■ GIVEN ENTRIES ■
▬▬▬▬▬▬▬▬▬▬

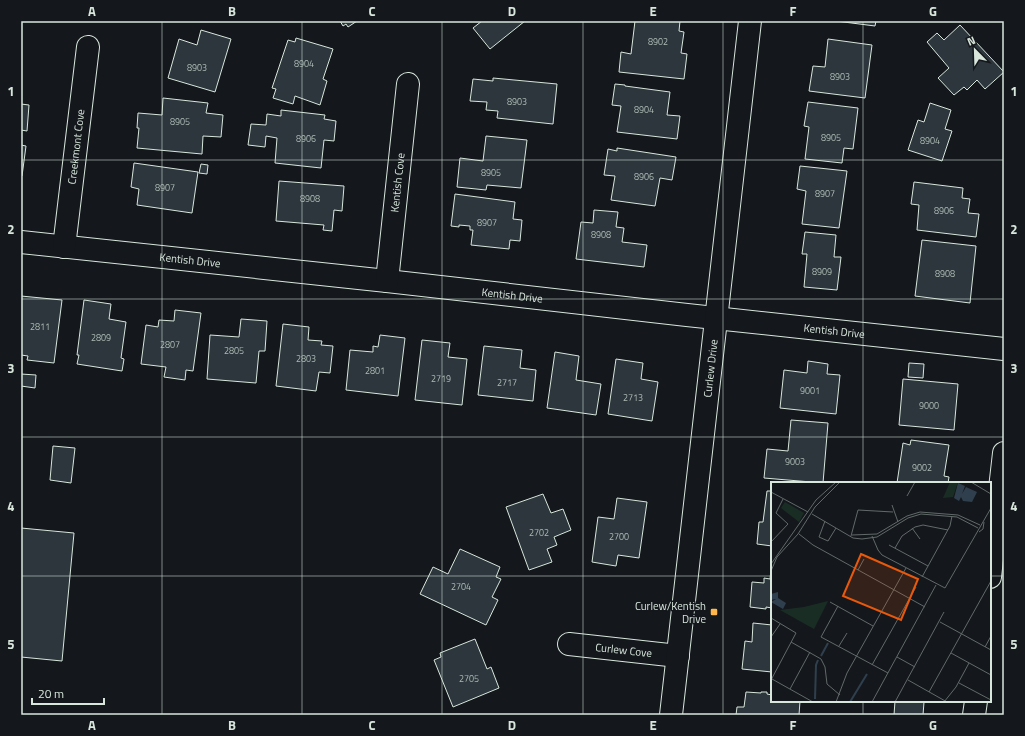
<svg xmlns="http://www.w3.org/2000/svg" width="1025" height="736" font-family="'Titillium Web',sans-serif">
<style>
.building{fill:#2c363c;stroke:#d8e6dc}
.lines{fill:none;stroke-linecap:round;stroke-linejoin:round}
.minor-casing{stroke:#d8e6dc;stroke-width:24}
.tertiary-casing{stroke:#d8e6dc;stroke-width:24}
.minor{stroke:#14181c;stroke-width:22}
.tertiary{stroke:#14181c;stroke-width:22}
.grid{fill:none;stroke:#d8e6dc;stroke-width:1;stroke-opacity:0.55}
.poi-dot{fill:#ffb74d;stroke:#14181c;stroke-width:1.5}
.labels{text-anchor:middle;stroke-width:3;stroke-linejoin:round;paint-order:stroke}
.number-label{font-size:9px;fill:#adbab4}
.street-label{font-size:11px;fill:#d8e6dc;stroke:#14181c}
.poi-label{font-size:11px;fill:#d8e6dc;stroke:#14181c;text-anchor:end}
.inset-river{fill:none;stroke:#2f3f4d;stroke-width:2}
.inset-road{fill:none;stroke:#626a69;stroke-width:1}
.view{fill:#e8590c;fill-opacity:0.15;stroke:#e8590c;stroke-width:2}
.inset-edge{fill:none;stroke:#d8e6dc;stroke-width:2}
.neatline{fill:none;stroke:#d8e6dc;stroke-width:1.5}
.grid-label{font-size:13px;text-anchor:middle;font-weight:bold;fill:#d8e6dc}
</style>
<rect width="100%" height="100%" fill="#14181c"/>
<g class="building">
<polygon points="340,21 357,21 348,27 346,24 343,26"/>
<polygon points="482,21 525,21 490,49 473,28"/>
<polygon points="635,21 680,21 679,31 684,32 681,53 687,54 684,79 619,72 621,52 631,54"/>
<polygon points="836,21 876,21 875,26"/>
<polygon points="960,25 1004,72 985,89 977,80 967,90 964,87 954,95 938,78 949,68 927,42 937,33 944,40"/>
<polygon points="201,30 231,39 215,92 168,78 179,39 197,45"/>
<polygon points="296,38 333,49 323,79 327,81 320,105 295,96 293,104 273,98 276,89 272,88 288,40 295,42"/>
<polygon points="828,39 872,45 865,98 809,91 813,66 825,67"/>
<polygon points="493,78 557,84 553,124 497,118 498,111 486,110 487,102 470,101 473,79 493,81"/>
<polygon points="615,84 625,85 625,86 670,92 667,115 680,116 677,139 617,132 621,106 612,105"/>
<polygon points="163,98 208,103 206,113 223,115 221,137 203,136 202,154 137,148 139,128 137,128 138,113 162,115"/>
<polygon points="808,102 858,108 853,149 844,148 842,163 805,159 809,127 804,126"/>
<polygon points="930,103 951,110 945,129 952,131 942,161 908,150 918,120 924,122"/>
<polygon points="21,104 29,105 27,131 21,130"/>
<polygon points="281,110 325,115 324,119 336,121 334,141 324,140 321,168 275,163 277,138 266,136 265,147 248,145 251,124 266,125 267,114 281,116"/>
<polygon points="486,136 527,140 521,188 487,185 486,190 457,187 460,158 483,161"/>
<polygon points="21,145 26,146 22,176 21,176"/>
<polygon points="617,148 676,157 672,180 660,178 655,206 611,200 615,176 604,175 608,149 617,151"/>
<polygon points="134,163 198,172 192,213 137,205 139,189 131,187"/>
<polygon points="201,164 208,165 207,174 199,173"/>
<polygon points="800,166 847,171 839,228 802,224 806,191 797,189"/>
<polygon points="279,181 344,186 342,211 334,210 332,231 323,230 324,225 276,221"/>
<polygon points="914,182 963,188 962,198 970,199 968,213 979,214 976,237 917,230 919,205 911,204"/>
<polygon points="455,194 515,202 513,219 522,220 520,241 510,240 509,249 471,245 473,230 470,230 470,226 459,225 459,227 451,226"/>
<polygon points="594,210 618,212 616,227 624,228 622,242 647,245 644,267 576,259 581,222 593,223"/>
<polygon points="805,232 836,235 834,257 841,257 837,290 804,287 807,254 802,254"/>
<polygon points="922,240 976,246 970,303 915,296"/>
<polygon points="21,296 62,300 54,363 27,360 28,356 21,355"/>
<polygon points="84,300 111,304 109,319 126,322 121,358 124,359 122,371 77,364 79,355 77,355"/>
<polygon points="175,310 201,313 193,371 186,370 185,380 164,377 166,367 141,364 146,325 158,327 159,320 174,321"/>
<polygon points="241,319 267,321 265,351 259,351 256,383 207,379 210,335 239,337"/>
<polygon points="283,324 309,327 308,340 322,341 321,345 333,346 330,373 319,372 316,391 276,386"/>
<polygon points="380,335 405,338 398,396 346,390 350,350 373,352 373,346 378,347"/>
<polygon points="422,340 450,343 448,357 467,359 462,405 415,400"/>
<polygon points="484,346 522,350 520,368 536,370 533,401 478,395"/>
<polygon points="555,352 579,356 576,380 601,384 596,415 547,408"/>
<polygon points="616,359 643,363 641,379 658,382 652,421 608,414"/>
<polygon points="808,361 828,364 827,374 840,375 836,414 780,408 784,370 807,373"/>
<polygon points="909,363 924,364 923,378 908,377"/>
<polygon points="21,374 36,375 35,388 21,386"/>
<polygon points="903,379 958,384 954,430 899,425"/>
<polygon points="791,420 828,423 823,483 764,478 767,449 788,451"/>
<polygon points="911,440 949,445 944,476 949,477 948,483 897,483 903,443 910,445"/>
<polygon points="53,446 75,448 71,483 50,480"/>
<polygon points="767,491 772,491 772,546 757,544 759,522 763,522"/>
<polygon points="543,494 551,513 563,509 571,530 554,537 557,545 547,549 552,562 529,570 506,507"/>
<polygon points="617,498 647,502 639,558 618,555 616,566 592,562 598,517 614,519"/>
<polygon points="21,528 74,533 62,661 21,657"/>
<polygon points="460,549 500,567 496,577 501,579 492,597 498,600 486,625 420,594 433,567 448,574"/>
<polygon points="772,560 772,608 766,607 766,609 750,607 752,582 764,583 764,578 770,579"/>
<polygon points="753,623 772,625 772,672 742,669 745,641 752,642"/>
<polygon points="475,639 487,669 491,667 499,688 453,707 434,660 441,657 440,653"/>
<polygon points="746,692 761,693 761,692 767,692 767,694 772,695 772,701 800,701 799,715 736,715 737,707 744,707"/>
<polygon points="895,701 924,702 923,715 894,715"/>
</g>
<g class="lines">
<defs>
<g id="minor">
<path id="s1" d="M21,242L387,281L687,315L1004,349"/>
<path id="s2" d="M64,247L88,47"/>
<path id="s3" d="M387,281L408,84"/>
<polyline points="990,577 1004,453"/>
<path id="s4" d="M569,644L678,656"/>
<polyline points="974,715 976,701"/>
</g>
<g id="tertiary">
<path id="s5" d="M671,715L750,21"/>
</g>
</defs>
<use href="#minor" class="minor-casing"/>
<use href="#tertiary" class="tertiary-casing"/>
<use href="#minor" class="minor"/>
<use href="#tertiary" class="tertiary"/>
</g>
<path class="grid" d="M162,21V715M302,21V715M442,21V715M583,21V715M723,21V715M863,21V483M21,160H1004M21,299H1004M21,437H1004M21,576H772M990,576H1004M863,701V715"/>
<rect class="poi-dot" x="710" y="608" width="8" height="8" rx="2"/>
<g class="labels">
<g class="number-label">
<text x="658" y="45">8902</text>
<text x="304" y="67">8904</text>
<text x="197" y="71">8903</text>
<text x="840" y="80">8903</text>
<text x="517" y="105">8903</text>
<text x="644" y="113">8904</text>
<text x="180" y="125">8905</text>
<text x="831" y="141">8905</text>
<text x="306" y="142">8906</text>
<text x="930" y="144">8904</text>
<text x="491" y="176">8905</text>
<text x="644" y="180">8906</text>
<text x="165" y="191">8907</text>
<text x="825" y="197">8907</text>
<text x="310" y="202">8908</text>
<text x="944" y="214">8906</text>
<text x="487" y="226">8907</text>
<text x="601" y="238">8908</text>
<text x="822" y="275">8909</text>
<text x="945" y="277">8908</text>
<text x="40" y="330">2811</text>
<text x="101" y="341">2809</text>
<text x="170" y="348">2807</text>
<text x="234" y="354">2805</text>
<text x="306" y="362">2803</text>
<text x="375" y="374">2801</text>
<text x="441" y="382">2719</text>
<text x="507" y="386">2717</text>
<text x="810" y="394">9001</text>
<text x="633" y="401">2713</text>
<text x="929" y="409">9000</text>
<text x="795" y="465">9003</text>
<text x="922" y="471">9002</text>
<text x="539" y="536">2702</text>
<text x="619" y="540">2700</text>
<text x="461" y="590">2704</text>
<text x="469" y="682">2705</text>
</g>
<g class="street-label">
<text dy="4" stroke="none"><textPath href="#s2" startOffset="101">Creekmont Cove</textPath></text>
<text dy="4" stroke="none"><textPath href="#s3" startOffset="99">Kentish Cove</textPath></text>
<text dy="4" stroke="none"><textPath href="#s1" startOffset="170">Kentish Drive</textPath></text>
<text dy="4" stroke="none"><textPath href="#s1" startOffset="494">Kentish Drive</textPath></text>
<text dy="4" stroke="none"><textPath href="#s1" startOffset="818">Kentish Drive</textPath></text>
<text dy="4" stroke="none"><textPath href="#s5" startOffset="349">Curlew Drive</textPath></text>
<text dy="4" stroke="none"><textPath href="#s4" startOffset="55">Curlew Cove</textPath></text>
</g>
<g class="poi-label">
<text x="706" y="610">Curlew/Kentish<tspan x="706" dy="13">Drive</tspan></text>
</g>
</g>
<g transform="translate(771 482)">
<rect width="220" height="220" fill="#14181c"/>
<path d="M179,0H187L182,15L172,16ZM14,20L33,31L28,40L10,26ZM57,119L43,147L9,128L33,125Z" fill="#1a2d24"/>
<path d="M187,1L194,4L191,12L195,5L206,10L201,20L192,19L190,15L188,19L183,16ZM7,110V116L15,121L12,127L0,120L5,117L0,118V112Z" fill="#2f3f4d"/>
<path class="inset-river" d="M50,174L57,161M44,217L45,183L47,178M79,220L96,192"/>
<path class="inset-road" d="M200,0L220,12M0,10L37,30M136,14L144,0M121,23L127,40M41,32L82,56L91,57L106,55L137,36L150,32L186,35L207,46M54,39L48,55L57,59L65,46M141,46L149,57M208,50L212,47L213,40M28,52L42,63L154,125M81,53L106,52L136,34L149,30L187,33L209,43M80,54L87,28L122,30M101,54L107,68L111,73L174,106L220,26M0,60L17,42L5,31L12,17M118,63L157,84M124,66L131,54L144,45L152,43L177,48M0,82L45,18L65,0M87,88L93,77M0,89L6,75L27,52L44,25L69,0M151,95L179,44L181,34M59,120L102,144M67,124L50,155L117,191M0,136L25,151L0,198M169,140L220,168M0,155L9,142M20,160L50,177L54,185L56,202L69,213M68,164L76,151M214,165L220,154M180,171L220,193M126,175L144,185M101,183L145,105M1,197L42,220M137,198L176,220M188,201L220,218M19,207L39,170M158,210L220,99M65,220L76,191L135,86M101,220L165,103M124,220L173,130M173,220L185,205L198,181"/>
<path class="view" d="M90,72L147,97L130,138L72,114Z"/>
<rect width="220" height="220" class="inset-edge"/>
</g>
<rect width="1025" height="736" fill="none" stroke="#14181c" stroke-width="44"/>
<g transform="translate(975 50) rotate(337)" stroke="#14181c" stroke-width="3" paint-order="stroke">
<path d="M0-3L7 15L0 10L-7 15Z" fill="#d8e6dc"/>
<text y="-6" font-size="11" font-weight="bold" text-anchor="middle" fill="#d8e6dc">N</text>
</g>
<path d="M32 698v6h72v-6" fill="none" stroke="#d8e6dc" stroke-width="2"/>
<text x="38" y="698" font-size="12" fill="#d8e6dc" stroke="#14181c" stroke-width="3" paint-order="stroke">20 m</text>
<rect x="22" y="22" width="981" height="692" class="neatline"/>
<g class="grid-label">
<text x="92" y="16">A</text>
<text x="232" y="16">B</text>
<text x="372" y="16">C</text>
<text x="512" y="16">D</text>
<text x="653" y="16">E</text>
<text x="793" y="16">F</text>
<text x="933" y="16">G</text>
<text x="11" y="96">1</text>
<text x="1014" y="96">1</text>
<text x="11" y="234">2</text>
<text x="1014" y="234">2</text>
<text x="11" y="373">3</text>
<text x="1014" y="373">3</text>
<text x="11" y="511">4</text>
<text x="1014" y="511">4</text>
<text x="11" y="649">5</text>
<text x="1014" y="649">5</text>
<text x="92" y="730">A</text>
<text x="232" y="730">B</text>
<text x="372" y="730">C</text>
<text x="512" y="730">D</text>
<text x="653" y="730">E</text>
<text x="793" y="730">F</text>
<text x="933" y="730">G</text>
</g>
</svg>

▬▬▬▬▬▬▬▬▬▬

■ TASK ■
Within the listing, how many lines hold "view"? Write only that number.

■ ANSWER TO THIS PROBLEM ■
2